There is a country with $n$ citizens. The $i$-th of them initially has $a_{i}$ money. The government strictly controls the wealth of its citizens. Whenever a citizen makes a purchase or earns some money, they must send a receipt to the social services mentioning the amount of money they currently have.
Sometimes the government makes payouts to the poor: all citizens who have strictly less money than $x$ are paid accordingly so that after the payout they have exactly $x$ money. In this case the citizens don’t send a receipt.
You know the initial wealth of every citizen and the log of all events: receipts and payouts. Restore the amount of money each citizen has after all events.
Input
The first line contains a single integer $n$ ($1 \le n \le 2 \cdot 10^{5}$) — the numer of citizens.
The next line contains $n$ integers $a_1$, $a_2$, …, $a_n$ ($0 \le a_{i} \le 10^{9}$) — the initial balances of citizens.

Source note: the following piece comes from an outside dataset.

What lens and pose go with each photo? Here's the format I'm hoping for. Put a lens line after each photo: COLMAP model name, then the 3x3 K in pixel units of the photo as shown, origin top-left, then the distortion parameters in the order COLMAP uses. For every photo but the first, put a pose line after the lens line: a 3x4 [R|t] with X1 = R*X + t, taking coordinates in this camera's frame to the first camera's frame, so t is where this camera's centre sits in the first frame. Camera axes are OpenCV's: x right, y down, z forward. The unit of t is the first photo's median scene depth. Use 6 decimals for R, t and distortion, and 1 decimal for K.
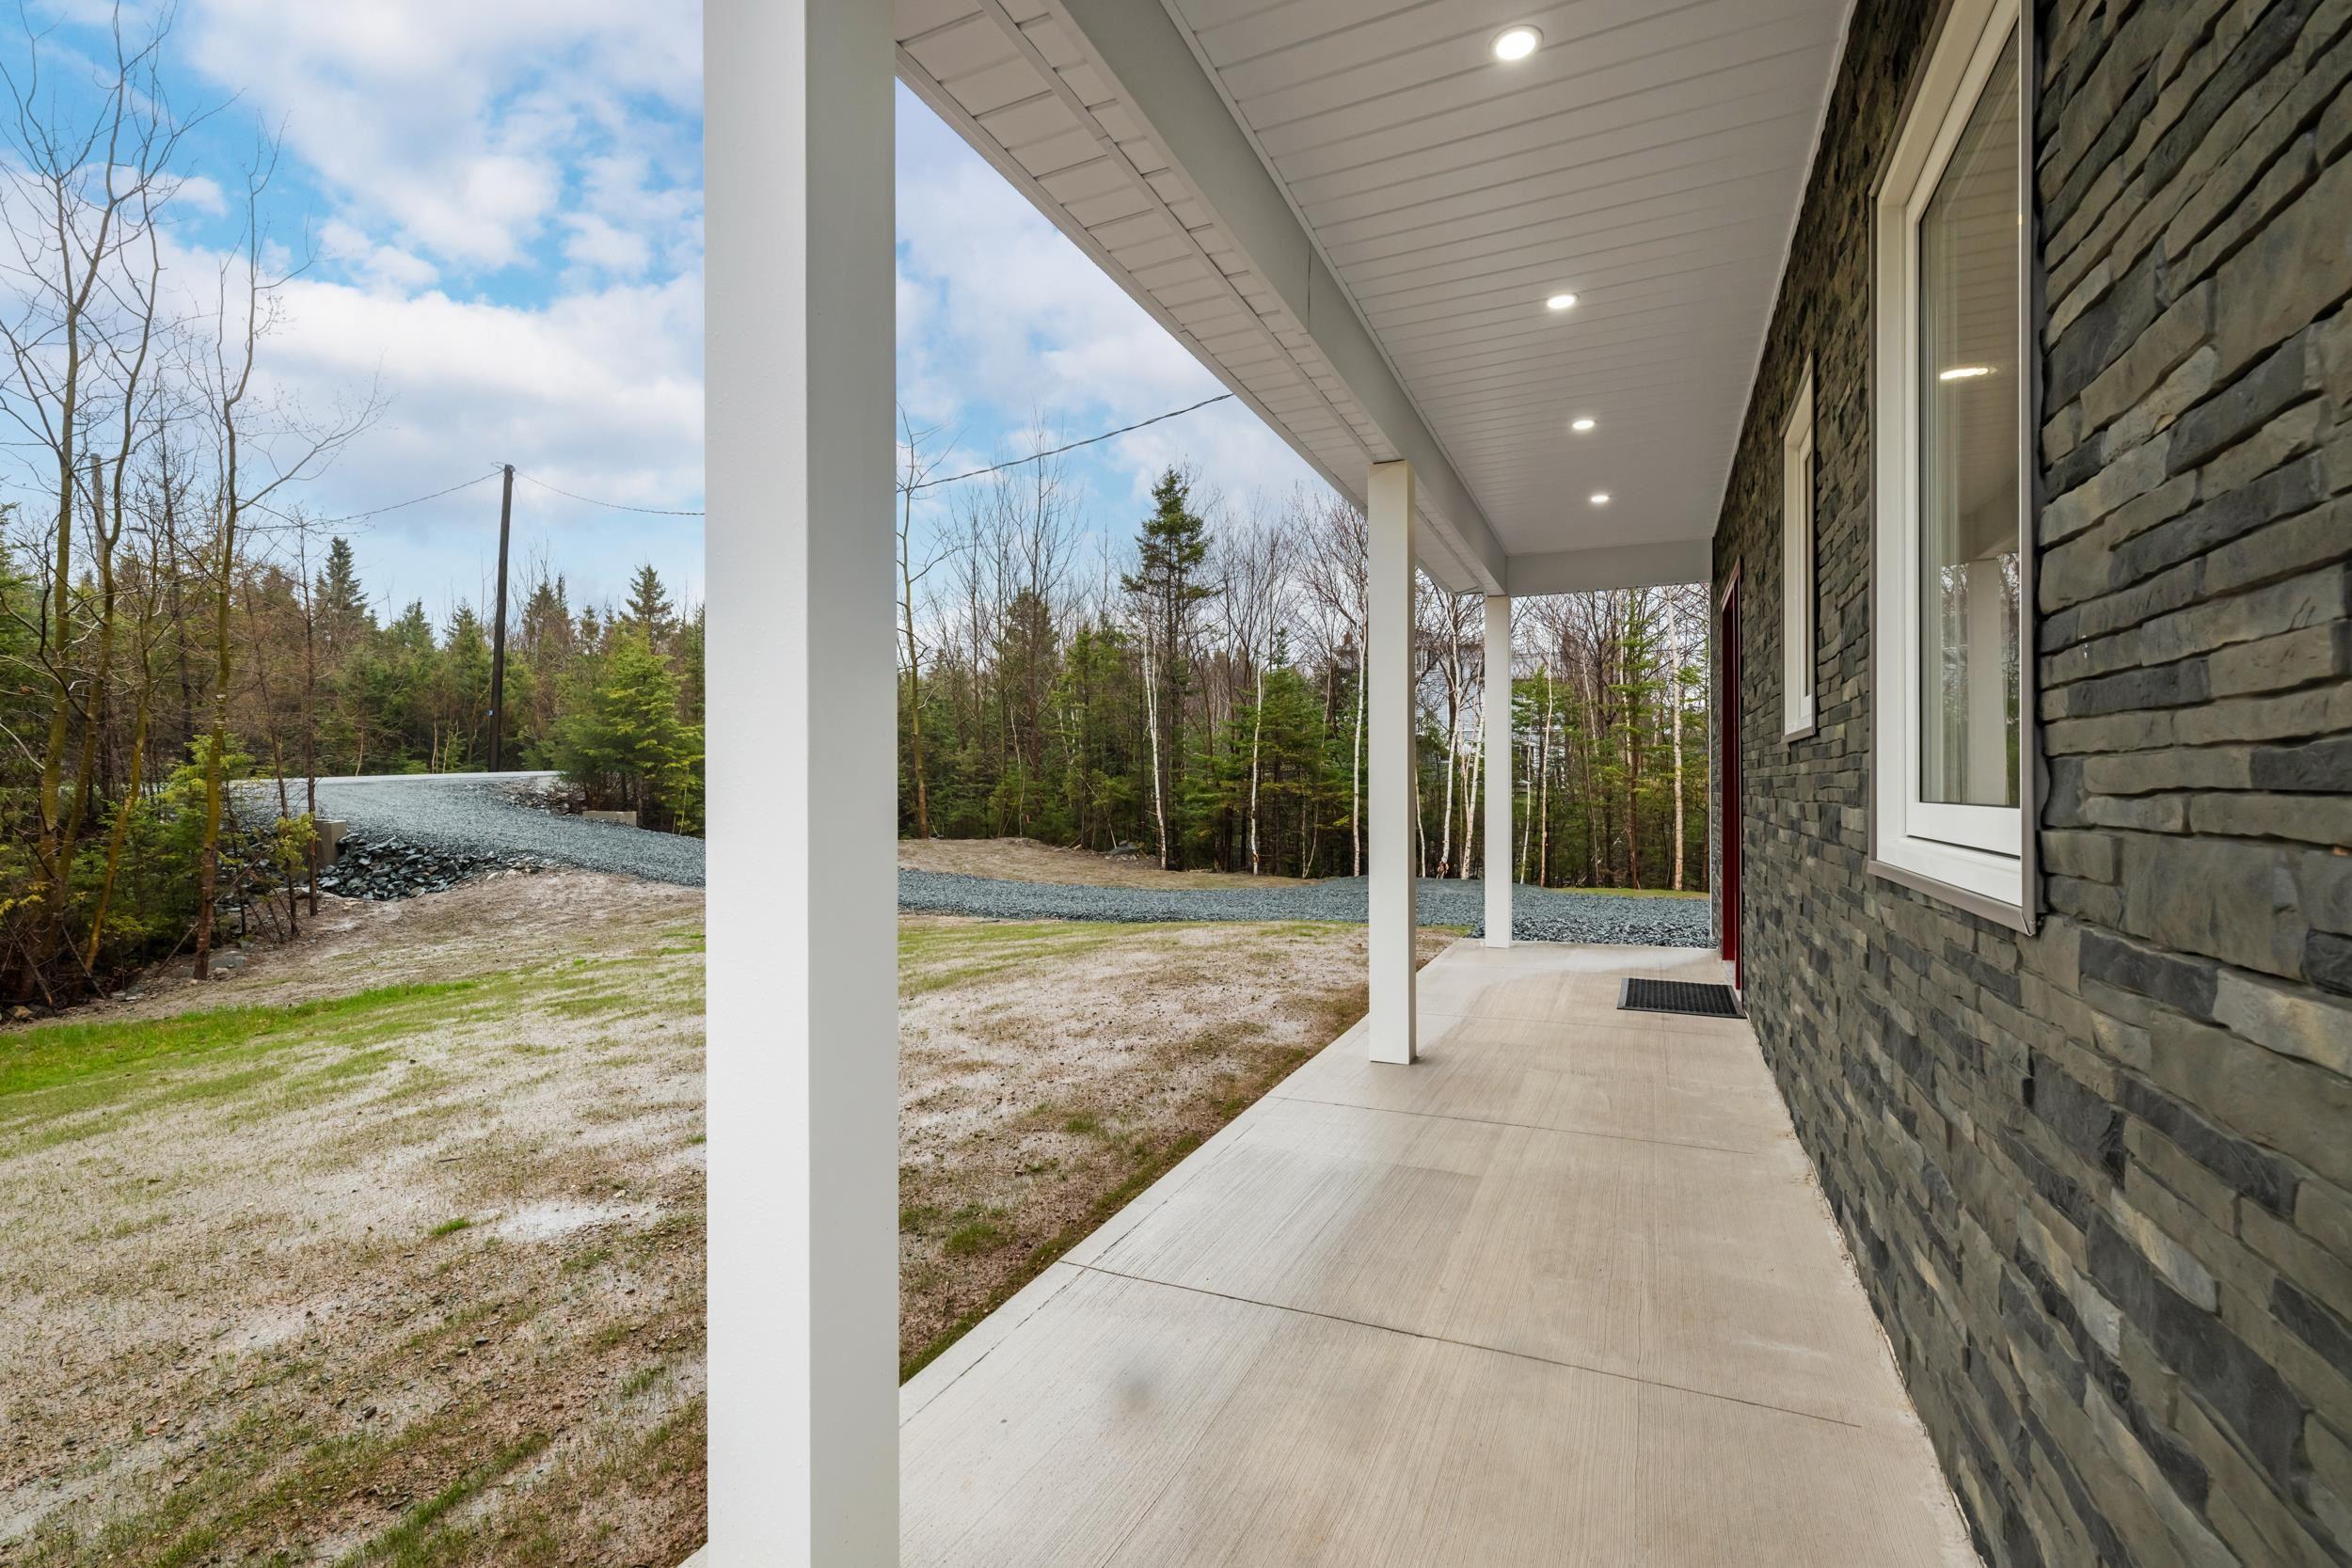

The next line contains a single integer $q$ ($1 \le q \le 2 \cdot 10^{5}$) — the number of events.
Each of the next $q$ lines contains a single event. The events are given in chronological order.
Each event is described as either 1 p x ($1 \le p \le n$, $0 \le x \le 10^{9}$), or 2 x ($0 \le x \le 10^{9}$). In the first case we have a receipt that the balance of the $p$-th person becomes equal to $x$. In the second case we have a payoff with parameter $x$.
Output
Print $n$ integers — the balances of all citizens after all events.
Examples
input
4 1 2 3 4 3 2 3 1 2 2 2 1
output
3 2 3 4
input
5 3 50 2 1 10 3 1 2 0 2 8 1 3 20
output
8 8 20 8 10
Note
In the first example the balances change as follows: 1 2 3 4 $\rightarrow$ 3 3 3 4 $\rightarrow$ 3 2 3 4 $\rightarrow$ 3 2 3 4
In the second example the balances change as follows: 3 50 2 1 10 $\rightarrow$ 3 0 2 1 10 $\rightarrow$ 8 8 8 8 10 $\rightarrow$ 8 8 20 8 10
Solution:
#include <bits/stdc++.h>
using namespace std;
int main() {
ios::sync_with_stdio(false);
cin.tie(0);
int n;
cin >> n;
vector<int> a(n);
for (int i = 0; i < n; i++) {
cin >> a[i];
}
int tt;
cin >> tt;
vector<int> op(tt);
vector<int> who(tt);
vector<int> val(tt);
for (int i = 0; i < tt; i++) {
cin >> op[i];
if (op[i] == 1) {
cin >> who[i] >> val[i];
--who[i];
} else {
cin >> val[i];
}
}
vector<int> res(n, -1);
int mx = -1;
for (int i = tt - 1; i >= 0; i--) {
if (op[i] == 1) {
if (res[who[i]] == -1) {
res[who[i]] = max(val[i], mx);
}
} else {
mx = max(mx, val[i]);
}
}
for (int i = 0; i < n; i++) {
if (res[i] == -1) {
res[i] = max(a[i], mx);
}
}
for (int i = 0; i < n; i++) {
if (i > 0) {
cout << " ";
}
cout << res[i];
}
cout << '\n';
return 0;
}